• WHAT TO WORK ON: Taking the listing below, restate word for word each line from the line with "right ear: (670, 417)" to the line with "left ear: (776, 374)", ends included, and stop there.

• GIVEN RECORDS:
- Opening Delimiter -
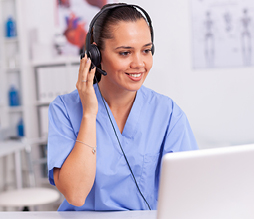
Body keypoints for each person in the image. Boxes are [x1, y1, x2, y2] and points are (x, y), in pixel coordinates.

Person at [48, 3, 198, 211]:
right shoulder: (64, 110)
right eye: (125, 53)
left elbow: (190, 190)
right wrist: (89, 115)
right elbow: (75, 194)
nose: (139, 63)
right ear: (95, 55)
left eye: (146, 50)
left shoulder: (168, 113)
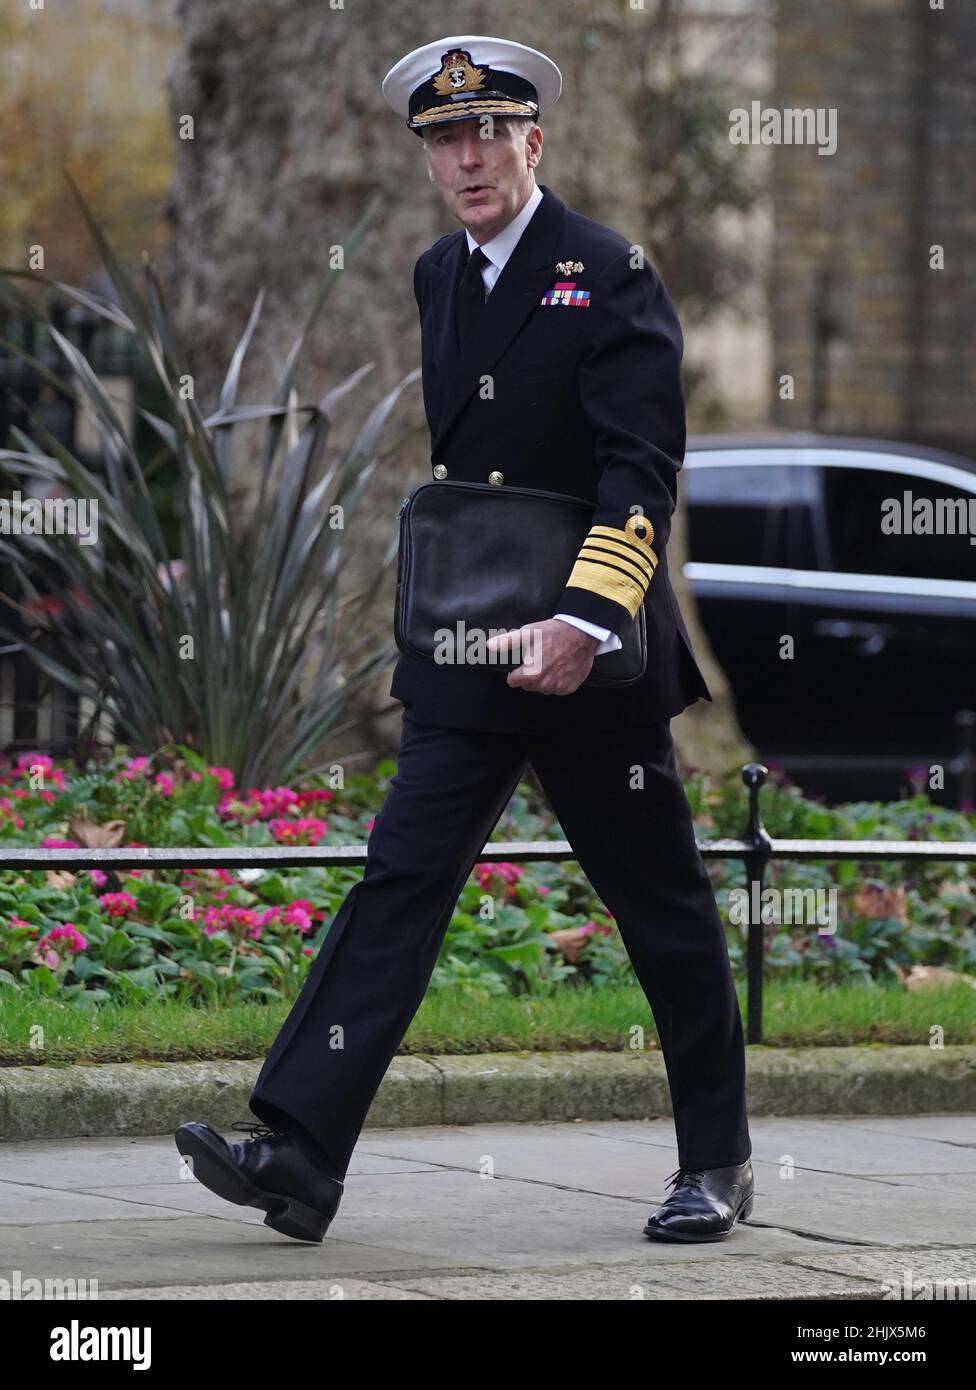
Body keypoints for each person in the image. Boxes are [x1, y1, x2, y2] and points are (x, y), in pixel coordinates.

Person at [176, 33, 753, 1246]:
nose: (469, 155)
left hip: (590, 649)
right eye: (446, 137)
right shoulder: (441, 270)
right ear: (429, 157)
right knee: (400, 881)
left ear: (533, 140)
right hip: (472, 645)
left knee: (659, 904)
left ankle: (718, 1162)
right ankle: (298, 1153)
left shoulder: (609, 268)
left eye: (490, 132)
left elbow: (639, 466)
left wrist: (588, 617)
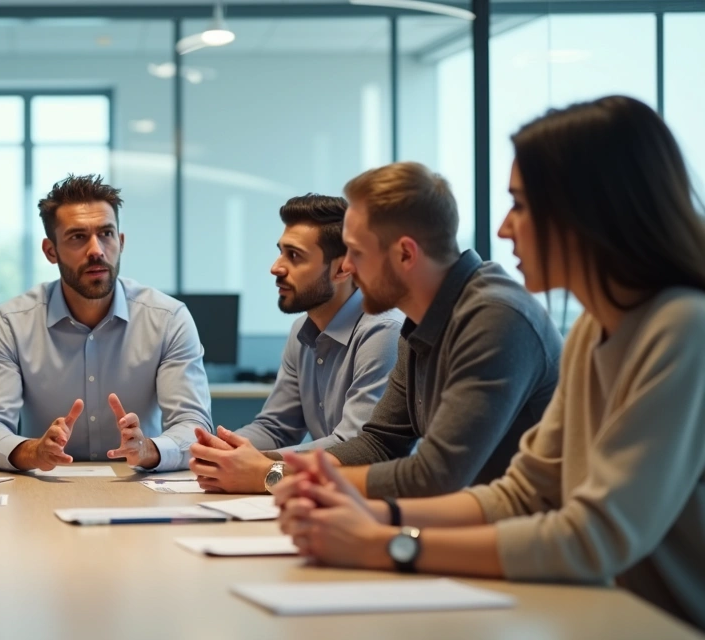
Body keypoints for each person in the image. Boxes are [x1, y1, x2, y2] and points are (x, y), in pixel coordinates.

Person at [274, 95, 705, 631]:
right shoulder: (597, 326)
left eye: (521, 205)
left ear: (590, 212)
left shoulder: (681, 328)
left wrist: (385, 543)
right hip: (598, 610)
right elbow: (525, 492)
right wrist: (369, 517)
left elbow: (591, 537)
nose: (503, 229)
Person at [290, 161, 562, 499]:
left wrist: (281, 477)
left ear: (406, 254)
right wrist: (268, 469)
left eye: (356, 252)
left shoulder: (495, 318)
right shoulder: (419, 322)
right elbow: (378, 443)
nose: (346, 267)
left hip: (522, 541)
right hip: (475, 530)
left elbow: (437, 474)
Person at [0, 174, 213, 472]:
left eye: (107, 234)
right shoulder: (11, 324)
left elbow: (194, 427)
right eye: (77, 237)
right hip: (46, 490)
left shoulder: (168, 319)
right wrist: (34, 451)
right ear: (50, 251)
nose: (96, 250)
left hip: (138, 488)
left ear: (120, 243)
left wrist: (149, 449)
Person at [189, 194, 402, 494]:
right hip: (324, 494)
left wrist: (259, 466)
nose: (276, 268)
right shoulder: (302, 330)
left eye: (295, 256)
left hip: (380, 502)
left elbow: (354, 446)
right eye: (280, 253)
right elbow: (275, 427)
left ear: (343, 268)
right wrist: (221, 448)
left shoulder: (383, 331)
- Closing Delimiter -
- Opening Delimiter -
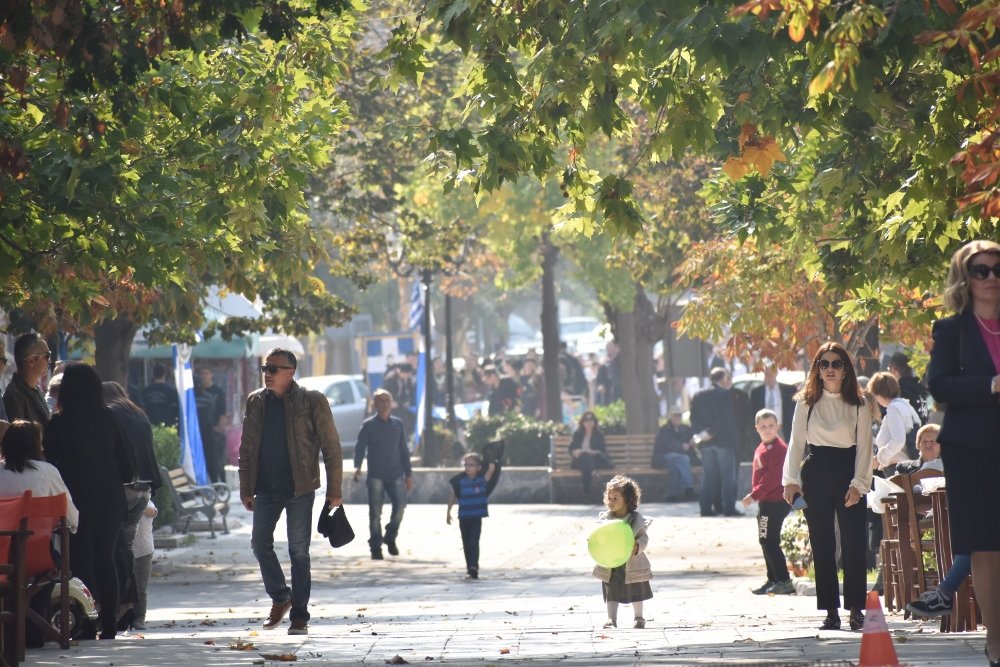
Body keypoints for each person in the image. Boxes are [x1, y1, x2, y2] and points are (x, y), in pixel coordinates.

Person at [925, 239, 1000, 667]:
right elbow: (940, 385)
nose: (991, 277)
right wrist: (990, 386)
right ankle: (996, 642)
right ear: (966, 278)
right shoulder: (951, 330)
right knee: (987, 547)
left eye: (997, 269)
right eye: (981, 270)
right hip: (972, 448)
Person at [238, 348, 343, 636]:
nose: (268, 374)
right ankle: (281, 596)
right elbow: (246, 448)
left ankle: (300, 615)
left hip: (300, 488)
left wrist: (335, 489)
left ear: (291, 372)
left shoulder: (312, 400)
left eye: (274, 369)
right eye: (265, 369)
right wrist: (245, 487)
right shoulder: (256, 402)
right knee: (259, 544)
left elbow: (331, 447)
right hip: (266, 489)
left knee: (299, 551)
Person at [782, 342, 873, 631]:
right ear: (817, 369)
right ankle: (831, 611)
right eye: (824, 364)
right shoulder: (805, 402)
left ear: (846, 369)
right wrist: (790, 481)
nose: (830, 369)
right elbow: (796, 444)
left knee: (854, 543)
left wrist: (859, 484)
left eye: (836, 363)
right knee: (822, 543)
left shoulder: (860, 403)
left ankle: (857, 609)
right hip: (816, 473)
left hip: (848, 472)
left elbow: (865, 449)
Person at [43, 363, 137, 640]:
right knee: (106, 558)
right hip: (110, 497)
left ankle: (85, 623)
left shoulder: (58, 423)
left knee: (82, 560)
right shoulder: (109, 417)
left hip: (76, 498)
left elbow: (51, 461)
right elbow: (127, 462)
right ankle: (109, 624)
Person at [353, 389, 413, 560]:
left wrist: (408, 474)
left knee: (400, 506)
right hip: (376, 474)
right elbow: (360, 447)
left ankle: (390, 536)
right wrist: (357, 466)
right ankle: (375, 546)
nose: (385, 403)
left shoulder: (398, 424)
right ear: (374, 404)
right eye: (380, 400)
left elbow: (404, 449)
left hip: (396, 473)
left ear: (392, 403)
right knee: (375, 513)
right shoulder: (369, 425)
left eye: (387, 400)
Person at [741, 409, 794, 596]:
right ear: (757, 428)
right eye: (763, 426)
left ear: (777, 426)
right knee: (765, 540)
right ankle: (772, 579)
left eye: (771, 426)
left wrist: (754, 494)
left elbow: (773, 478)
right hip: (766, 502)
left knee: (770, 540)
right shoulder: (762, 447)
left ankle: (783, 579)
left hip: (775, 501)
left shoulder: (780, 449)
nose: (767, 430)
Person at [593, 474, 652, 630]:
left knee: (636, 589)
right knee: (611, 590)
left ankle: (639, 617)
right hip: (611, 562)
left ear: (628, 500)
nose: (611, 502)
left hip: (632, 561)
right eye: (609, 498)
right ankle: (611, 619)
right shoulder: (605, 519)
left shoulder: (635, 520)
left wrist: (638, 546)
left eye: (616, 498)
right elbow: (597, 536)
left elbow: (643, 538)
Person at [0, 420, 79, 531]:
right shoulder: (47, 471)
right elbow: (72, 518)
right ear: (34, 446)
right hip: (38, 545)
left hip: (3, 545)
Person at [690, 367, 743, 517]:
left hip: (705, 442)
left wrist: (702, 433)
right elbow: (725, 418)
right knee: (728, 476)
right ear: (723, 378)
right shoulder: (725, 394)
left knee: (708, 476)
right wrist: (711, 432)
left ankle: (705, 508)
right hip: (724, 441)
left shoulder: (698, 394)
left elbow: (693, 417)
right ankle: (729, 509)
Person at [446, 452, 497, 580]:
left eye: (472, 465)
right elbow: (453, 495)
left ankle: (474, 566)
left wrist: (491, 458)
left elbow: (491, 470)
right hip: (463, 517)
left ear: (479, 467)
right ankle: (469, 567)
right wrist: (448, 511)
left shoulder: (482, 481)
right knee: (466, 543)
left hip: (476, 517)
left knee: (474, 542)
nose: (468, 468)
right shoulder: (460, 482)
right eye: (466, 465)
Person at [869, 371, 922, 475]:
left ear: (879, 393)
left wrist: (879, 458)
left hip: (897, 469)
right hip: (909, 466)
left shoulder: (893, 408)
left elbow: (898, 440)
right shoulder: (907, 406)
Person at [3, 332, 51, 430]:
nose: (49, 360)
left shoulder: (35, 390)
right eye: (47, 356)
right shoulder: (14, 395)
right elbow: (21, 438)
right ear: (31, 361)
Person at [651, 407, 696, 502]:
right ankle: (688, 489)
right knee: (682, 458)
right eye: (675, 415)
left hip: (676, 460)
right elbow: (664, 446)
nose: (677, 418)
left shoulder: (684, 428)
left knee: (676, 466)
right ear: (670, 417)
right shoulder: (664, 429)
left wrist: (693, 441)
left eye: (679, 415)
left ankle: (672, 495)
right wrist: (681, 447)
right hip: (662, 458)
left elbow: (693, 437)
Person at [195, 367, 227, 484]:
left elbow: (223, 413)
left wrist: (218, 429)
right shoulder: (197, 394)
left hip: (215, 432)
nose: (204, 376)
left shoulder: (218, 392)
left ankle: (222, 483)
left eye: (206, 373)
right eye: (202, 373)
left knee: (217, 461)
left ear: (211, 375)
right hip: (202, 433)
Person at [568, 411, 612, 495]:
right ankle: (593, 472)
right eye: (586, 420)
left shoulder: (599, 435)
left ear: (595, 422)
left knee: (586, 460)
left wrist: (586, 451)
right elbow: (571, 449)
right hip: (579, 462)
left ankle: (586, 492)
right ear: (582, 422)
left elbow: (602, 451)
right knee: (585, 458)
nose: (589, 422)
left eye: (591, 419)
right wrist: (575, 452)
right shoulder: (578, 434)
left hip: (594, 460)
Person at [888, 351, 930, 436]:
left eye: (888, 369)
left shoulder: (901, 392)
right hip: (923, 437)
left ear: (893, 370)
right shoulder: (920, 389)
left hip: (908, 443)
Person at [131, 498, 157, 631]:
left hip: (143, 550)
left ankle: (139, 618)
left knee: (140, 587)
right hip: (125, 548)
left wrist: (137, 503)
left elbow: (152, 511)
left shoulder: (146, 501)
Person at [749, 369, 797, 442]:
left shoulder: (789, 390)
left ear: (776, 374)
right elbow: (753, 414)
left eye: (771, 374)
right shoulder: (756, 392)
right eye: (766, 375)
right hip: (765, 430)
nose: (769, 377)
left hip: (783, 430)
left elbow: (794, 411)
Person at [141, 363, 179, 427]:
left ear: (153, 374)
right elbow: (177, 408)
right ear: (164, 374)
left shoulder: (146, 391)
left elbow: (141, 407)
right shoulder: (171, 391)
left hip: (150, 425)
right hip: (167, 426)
- Closing Delimiter -
- Opening Delimiter -
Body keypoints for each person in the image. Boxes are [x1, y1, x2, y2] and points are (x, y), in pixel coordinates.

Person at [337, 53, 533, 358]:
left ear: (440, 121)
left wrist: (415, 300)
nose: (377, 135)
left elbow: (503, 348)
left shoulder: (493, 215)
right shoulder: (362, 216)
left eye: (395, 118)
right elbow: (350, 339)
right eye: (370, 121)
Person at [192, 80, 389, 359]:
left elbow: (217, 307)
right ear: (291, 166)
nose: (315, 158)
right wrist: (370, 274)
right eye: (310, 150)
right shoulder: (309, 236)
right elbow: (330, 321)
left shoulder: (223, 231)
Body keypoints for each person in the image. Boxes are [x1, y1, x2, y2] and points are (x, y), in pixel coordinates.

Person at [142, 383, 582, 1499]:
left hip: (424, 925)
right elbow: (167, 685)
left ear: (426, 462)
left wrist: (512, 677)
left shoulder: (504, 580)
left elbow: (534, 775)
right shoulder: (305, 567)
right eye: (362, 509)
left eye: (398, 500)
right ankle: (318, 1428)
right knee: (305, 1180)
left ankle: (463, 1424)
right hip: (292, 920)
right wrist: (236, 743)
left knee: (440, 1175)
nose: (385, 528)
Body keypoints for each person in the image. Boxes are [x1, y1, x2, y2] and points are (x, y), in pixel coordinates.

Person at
- Closing Delimiter -
• EXPECTED ANSWER:
right ear: (670, 417)
right shoulder: (664, 429)
left wrist: (693, 441)
left eye: (679, 415)
left ankle: (672, 495)
right wrist: (681, 447)
right hip: (662, 458)
left elbow: (693, 437)
Person at [195, 367, 227, 484]:
left elbow: (223, 413)
left wrist: (218, 429)
right shoulder: (197, 394)
left hip: (215, 432)
nose: (204, 376)
left shoulder: (218, 392)
left ankle: (222, 483)
left eye: (206, 373)
right eye: (202, 373)
left knee: (217, 461)
left ear: (211, 375)
right hip: (202, 433)
Person at [568, 411, 612, 495]:
right ankle: (593, 472)
right eye: (586, 420)
left shoulder: (599, 435)
left ear: (595, 422)
left knee: (586, 460)
left wrist: (586, 451)
right elbow: (571, 449)
right hip: (579, 462)
left ankle: (586, 492)
right ear: (582, 422)
left elbow: (602, 451)
right knee: (585, 458)
nose: (589, 422)
left eye: (591, 419)
right wrist: (575, 452)
right shoulder: (578, 434)
left hip: (594, 460)
Person at [888, 351, 930, 436]:
left eye: (888, 369)
left shoulder: (901, 392)
right hip: (923, 437)
left ear: (893, 370)
right shoulder: (920, 389)
left hip: (908, 443)
Person at [131, 498, 157, 631]:
left hip: (143, 550)
left ankle: (139, 618)
left knee: (140, 587)
right hip: (125, 548)
left wrist: (137, 503)
left elbow: (152, 511)
left shoulder: (146, 501)
Person at [749, 369, 797, 442]:
left shoulder: (789, 390)
left ear: (776, 374)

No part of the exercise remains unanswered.